Samsung Galaxy S8's facial recognition can be tricked with a photo

CNBC: Galaxy S8 2
Devin Hance | CNBC

Samsung's Galaxy S8 isn't even out yet but there's a "feature" that's not as secure as you might think.

A YouTube channel named iDeviceHelp tried testing the Galaxy S8's advertised face recognition software. It's just one of a few options Samsung will employ to let users unlock their devices. Unfortunately, it's terribly insecure.

A video demonstration shows the Galaxy S8's facial recognition software being fooled by an image of the phone's owner. With one phone held up to the facial scanner with an image of the owner on the display, the phone's sensor appears to believe it's looking at its owner and unlocks the device.

Take a look at the video:

That's bad.

If you plan on buying the Galaxy S8, I recommend turning this option off entirely, at least if you want to keep prying eyes from opening your smartphone. Just think – all someone needs to do is head to Facebook and grab a picture of you to unlock the device. That's terrifying.
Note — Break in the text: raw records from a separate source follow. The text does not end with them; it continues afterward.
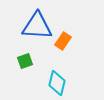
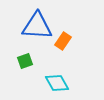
cyan diamond: rotated 45 degrees counterclockwise
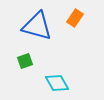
blue triangle: rotated 12 degrees clockwise
orange rectangle: moved 12 px right, 23 px up
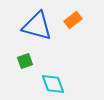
orange rectangle: moved 2 px left, 2 px down; rotated 18 degrees clockwise
cyan diamond: moved 4 px left, 1 px down; rotated 10 degrees clockwise
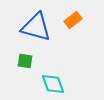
blue triangle: moved 1 px left, 1 px down
green square: rotated 28 degrees clockwise
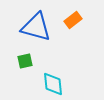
green square: rotated 21 degrees counterclockwise
cyan diamond: rotated 15 degrees clockwise
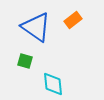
blue triangle: rotated 20 degrees clockwise
green square: rotated 28 degrees clockwise
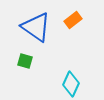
cyan diamond: moved 18 px right; rotated 30 degrees clockwise
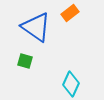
orange rectangle: moved 3 px left, 7 px up
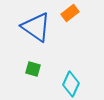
green square: moved 8 px right, 8 px down
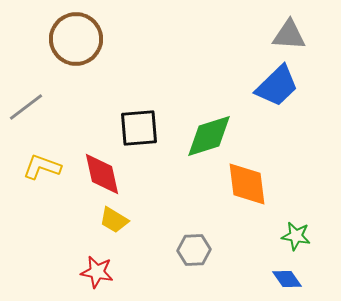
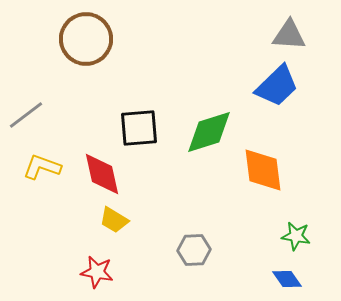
brown circle: moved 10 px right
gray line: moved 8 px down
green diamond: moved 4 px up
orange diamond: moved 16 px right, 14 px up
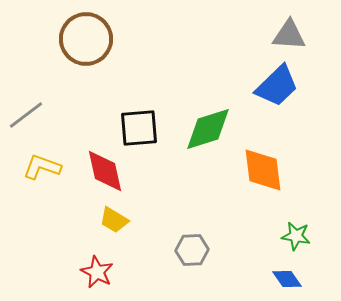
green diamond: moved 1 px left, 3 px up
red diamond: moved 3 px right, 3 px up
gray hexagon: moved 2 px left
red star: rotated 16 degrees clockwise
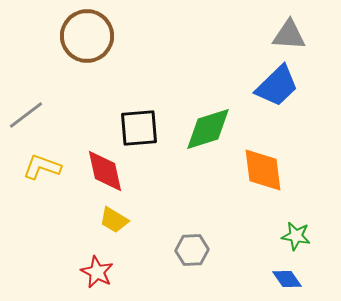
brown circle: moved 1 px right, 3 px up
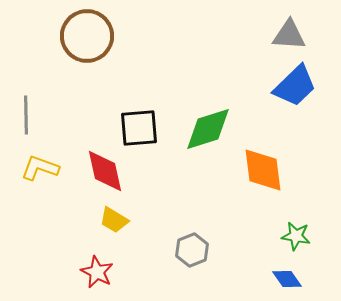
blue trapezoid: moved 18 px right
gray line: rotated 54 degrees counterclockwise
yellow L-shape: moved 2 px left, 1 px down
gray hexagon: rotated 20 degrees counterclockwise
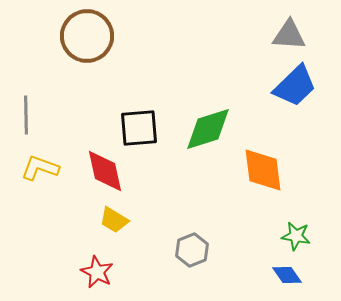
blue diamond: moved 4 px up
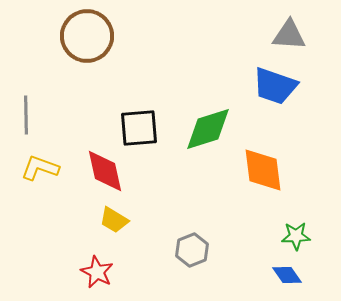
blue trapezoid: moved 20 px left; rotated 63 degrees clockwise
green star: rotated 12 degrees counterclockwise
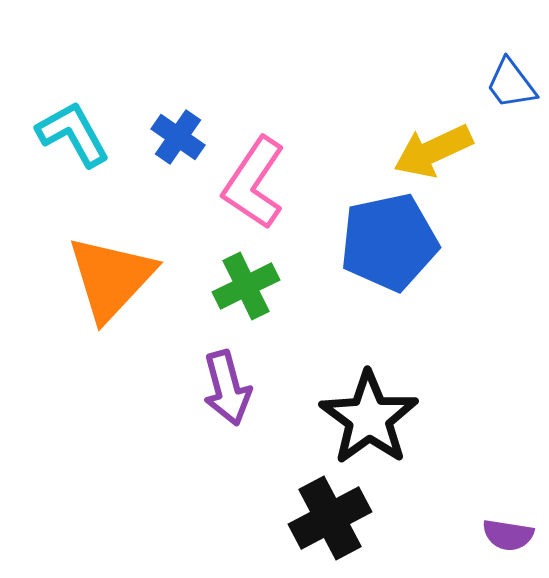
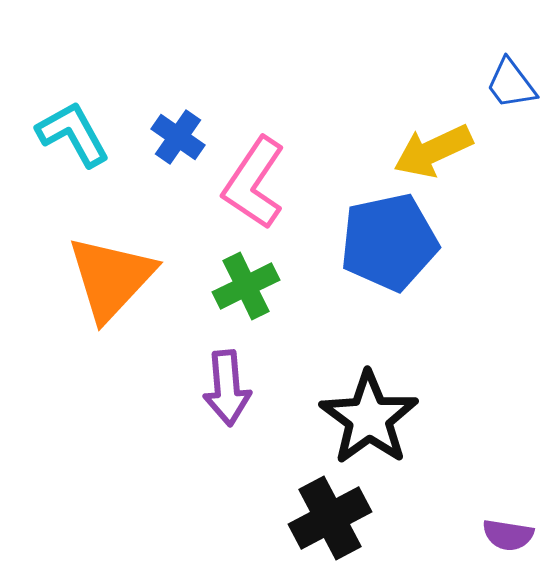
purple arrow: rotated 10 degrees clockwise
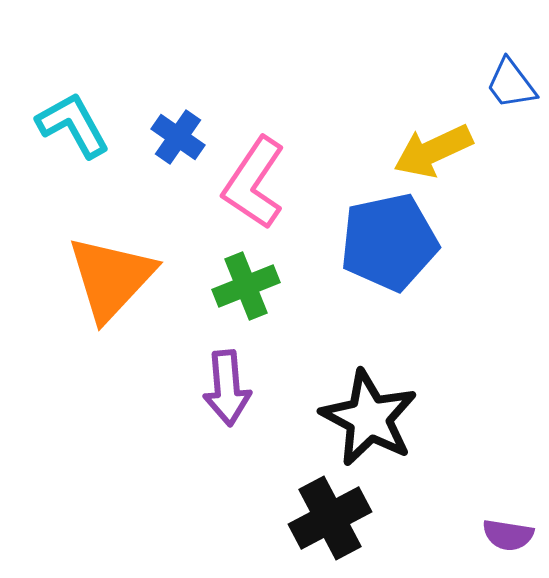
cyan L-shape: moved 9 px up
green cross: rotated 4 degrees clockwise
black star: rotated 8 degrees counterclockwise
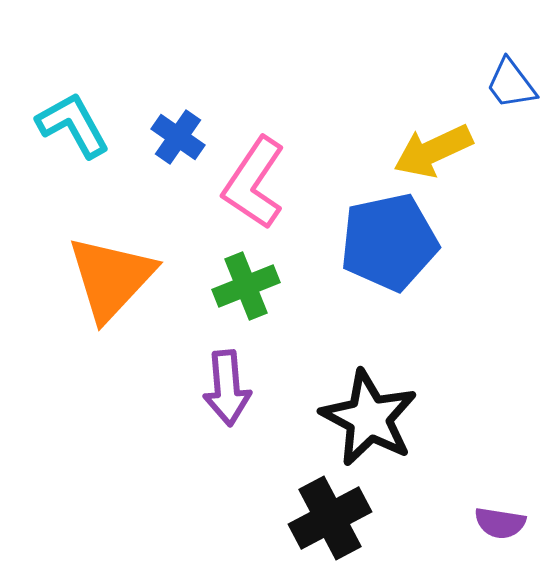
purple semicircle: moved 8 px left, 12 px up
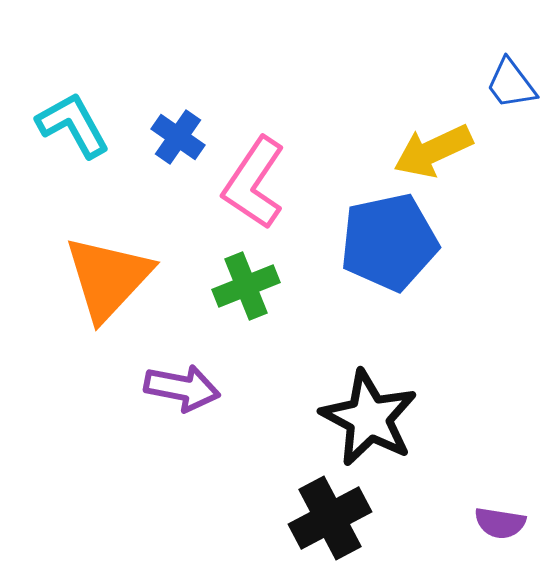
orange triangle: moved 3 px left
purple arrow: moved 45 px left; rotated 74 degrees counterclockwise
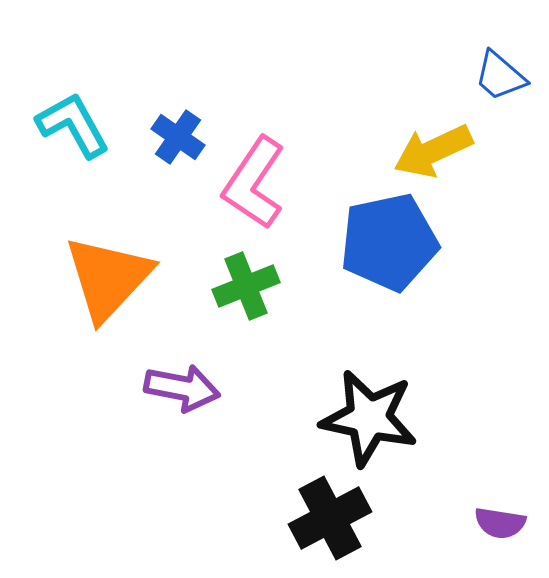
blue trapezoid: moved 11 px left, 8 px up; rotated 12 degrees counterclockwise
black star: rotated 16 degrees counterclockwise
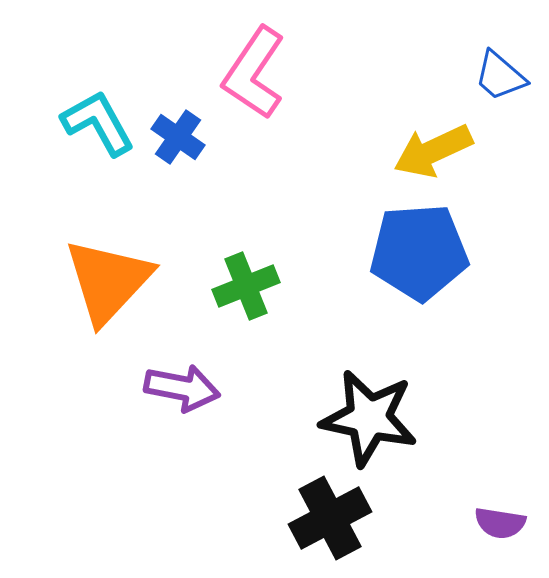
cyan L-shape: moved 25 px right, 2 px up
pink L-shape: moved 110 px up
blue pentagon: moved 30 px right, 10 px down; rotated 8 degrees clockwise
orange triangle: moved 3 px down
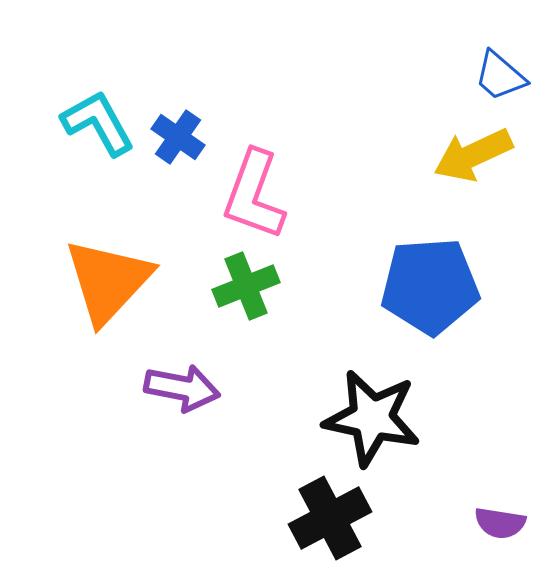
pink L-shape: moved 122 px down; rotated 14 degrees counterclockwise
yellow arrow: moved 40 px right, 4 px down
blue pentagon: moved 11 px right, 34 px down
black star: moved 3 px right
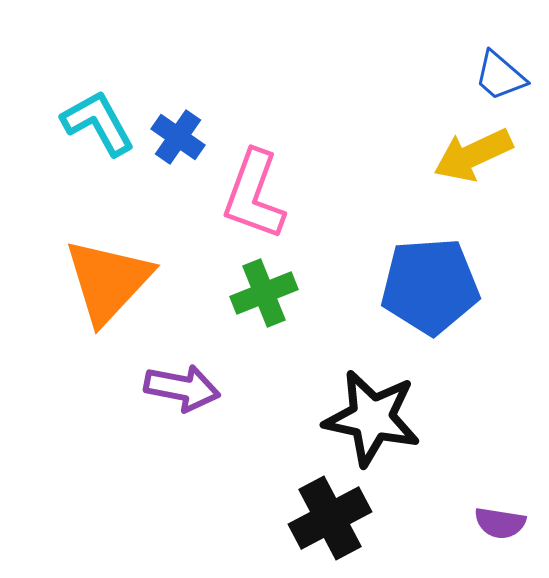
green cross: moved 18 px right, 7 px down
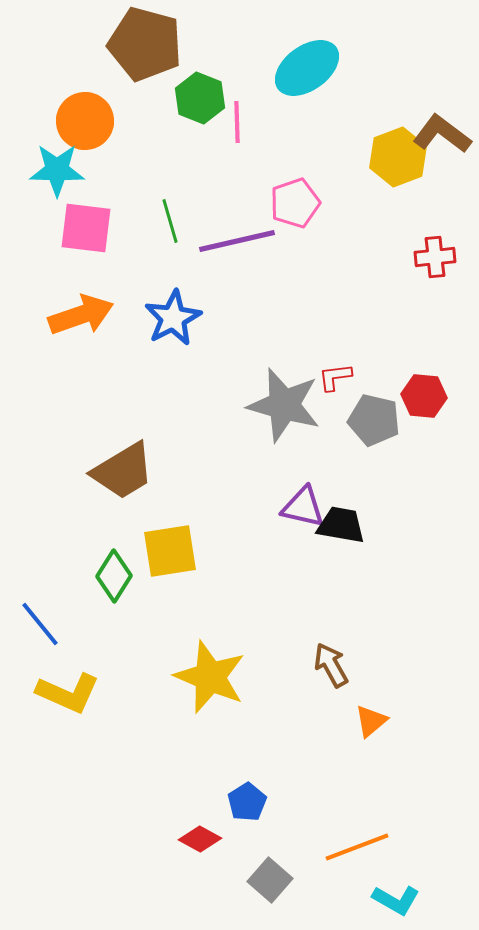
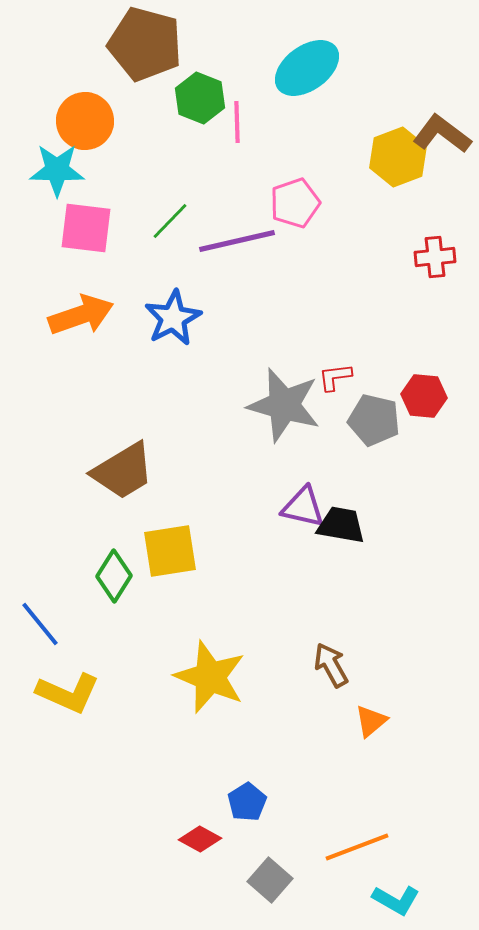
green line: rotated 60 degrees clockwise
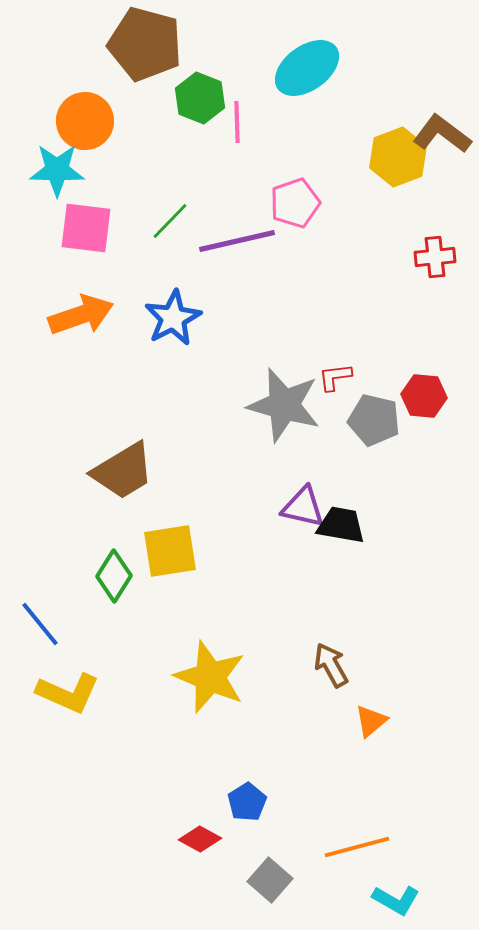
orange line: rotated 6 degrees clockwise
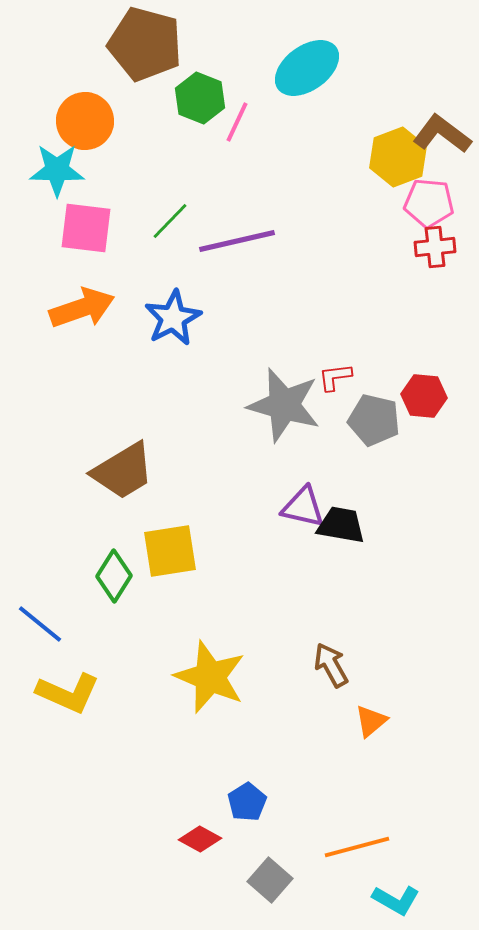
pink line: rotated 27 degrees clockwise
pink pentagon: moved 134 px right; rotated 24 degrees clockwise
red cross: moved 10 px up
orange arrow: moved 1 px right, 7 px up
blue line: rotated 12 degrees counterclockwise
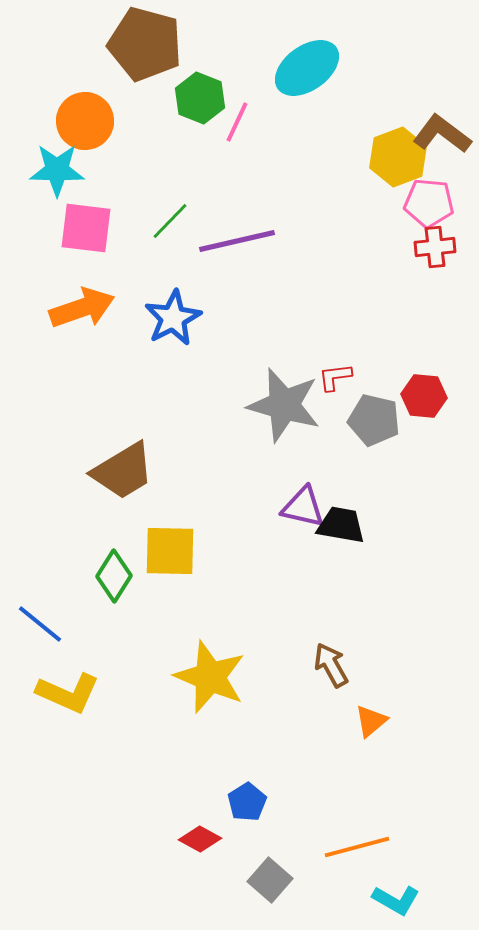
yellow square: rotated 10 degrees clockwise
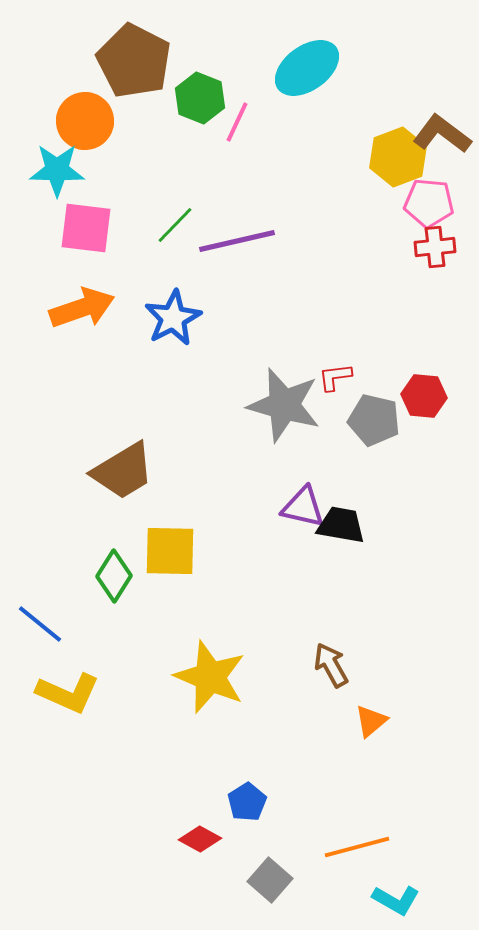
brown pentagon: moved 11 px left, 17 px down; rotated 12 degrees clockwise
green line: moved 5 px right, 4 px down
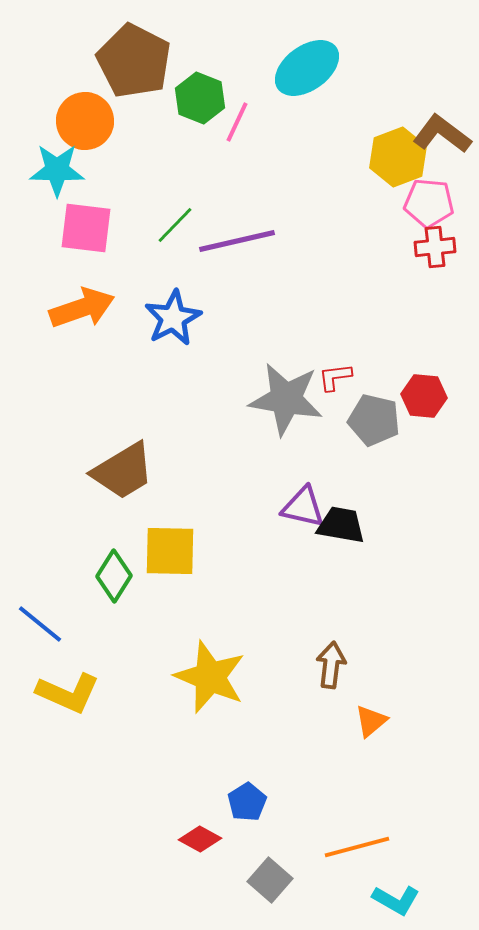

You'll be much better off using the fingerprint reader or, better yet, the iris scanner. Princeton Identity, which provides the Galaxy S8's iris scanner technology, told CNBC in an email that it's 100,000 times more resistant to false positives than other forms of biometric security, like facial recognition. It's able to achieve this by scanning 200 points of an iris during setup.

Keep this in mind with the Galaxy S8. I know I won't be using the facial recognition option.